Directions →
(1) Print the part of the two-year reflection post that runs from "Among my snot" up to and including "for my tears.".
(2) Write what comes next in the two-year reflection post, starting right after its last sentence.

Among my snot and tears I told Barney how I felt, . Once Barney heard my words and worry, pain existed on his face too. His pain he explained stemmed from what he said the month before. He felt he had failed me, by not in reassuring me. Failed in SHOWING me, I am every bit as important to him, and that he needs me just as much. ALL of me. Ttwd is part of me. Now of us. More simply put, he believed HE was the reason for my tears.
Why tell you all of this in my two year reflection post? What I have learned most of all, NEVER GIVE UP, NEVER SHUT UP
The Never Give Up I hope is self explanatory. But if it isn't~ I am stubborn. In both good and bad ways. You know the saying, " Those who say it can't be done, shouldn't interrupt those who are doing " ? This was me during our first 2 years of Dd. Don't tell me to be happy with what I have-to be content he tried. To me he said yes, and (with the exceptions of a few times lol) until he said NO I was going to do everything I could to help keep us flowing towards the us we both longed for. If he dropped the ball, I would
EVENTUALLY pick it up and hand it back. Yes I knew I could only change myself, but in many ways I thought that was the key here. I am not taking the full burden of this relationship, but I asked for it, I wasn't going to be the one to let it slide because I wasn't doing my part.

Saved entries
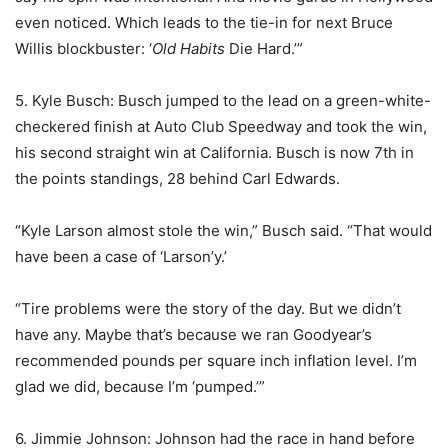
even noticed. Which leads to the tie-in for next Bruce
Willis blockbuster: ‘
Old Habits
Die Hard.’”
5. Kyle Busch: Busch jumped to the lead on a green-white-
checkered finish at Auto Club Speedway and took the win,
his second straight win at California. Busch is now 7th in
the points standings, 28 behind Carl Edwards.
“Kyle Larson almost stole the win,” Busch said. “That would
have been a case of ‘Larson’y.’
“Tire problems were the story of the day. But we didn’t
have any. Maybe that’s because we ran Goodyear’s
recommended pounds per square inch inflation level. I’m
glad we did, because I’m ‘pumped.’”
6. Jimmie Johnson: Johnson had the race in hand before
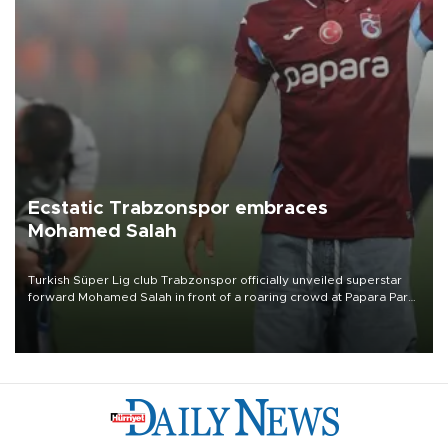
Ecstatic Trabzonspor embraces
Mohamed Salah
Turkish Süper Lig club Trabzonspor officially unveiled superstar
forward Mohamed Salah in front of a roaring crowd at Papara Park
on Aug. 6 night, celebrating what club officials called one of the
most historic transfer accomplishments in Turkish sports history.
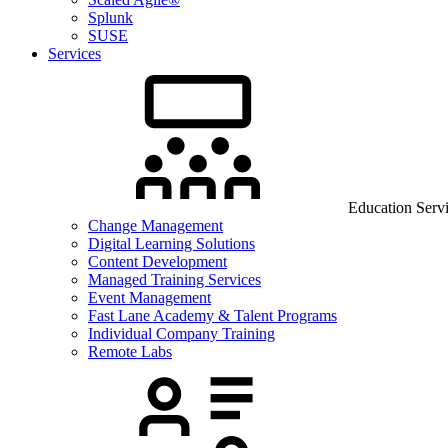
Splunk
SUSE
Services
Education Serv
Change Management
Digital Learning Solutions
Content Development
Managed Training Services
Event Management
Fast Lane Academy & Talent Programs
Individual Company Training
Remote Labs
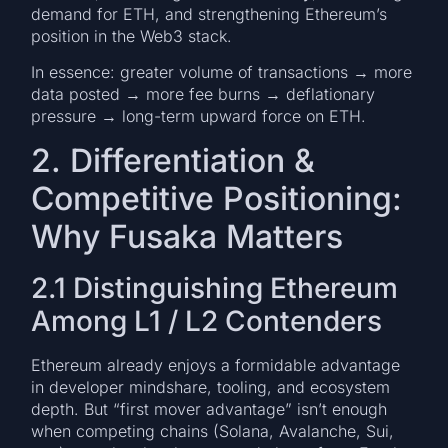
demand for ETH, and strengthening Ethereum’s
position in the Web3 stack.
In essence: greater volume of transactions → more
data posted → more fee burns → deflationary
pressure → long-term upward force on ETH.
2. Differentiation &
Competitive Positioning:
Why Fusaka Matters
2.1 Distinguishing Ethereum
Among L1 / L2 Contenders
Ethereum already enjoys a formidable advantage
in developer mindshare, tooling, and ecosystem
depth. But “first mover advantage” isn’t enough
when competing chains (Solana, Avalanche, Sui,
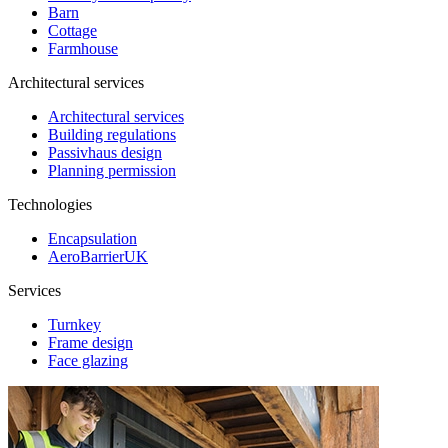
Barn
Cottage
Farmhouse
Architectural services
Architectural services
Building regulations
Passivhaus design
Planning permission
Technologies
Encapsulation
AeroBarrierUK
Services
Turnkey
Frame design
Face glazing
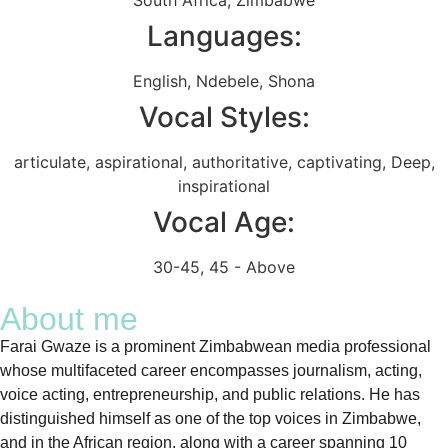
Languages:
English
,
Ndebele
,
Shona
Vocal Styles:
articulate
,
aspirational
,
authoritative
,
captivating
,
Deep
,
inspirational
Vocal Age:
30-45
,
45 - Above
About me
Farai Gwaze is a prominent Zimbabwean media professional
whose multifaceted career encompasses journalism, acting,
voice acting, entrepreneurship, and public relations. He has
distinguished himself as one of the top voices in Zimbabwe,
and in the African region, along with a career spanning 10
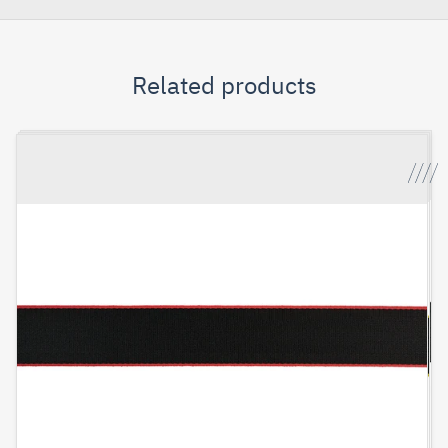
Related products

Answers to the problems →
(1)
Among my snot and tears I told Barney how I felt, . Once Barney heard my words and worry, pain existed on his face too. His pain he explained stemmed from what he said the month before. He felt he had failed me, by not in reassuring me. Failed in SHOWING me, I am every bit as important to him, and that he needs me just as much. ALL of me. Ttwd is part of me. Now of us. More simply put, he believed HE was the reason for my tears.

(2)
As for the Never Shut up:
All, I repeat all of our issues as of late seem to come from me 'shutting up'. At first glance opening up AFTER would seem to be the reason, but it is not. I feel 'things' coming on. I used to tell Barney, 'I don't know what is happening but something is brewing'. Somewhere along the line I decided it wasn't in our best interest to share. Maybe I would be 'manipulating' or tearing down at his confidence. Again all assumptions on my part. If I had just turned to him maybe things wouldn't have escalated. Maybe they would have. To be truthful I haven't a clue, but the angst prior would have been lessened for me. Sharing in the past was different. In the past it was more, 'when you do this or don't do that it makes me feel (insert good or bad)" or " I feel myself getting bitchy." Perhaps even deeper thoughts and feelings, but always something concrete.
Now life isn't so simple.
Despite what this post may seem to some, I am NOT in a bad place. Not by a long shot. I am a little lost I won't deny that. But I am certainly not scared. Things are changing around here, sometimes in the physical sense, but as been with so much of our 'adventure', more than that. I feel like someone is spinning me like you do prior playing to Pin the Tail on the Donkey. I stop for a bit, focus, try and pin the tail on. Some days I get closer than others. Before I can spend much time rejoicing in the accuracy of my attempts I am spinning again. It is okay though. More than okay. I am coming to understand more of myself-much like I did at the start of this adventure 2 years ago. This time on a different level. Heck a different dimension some days!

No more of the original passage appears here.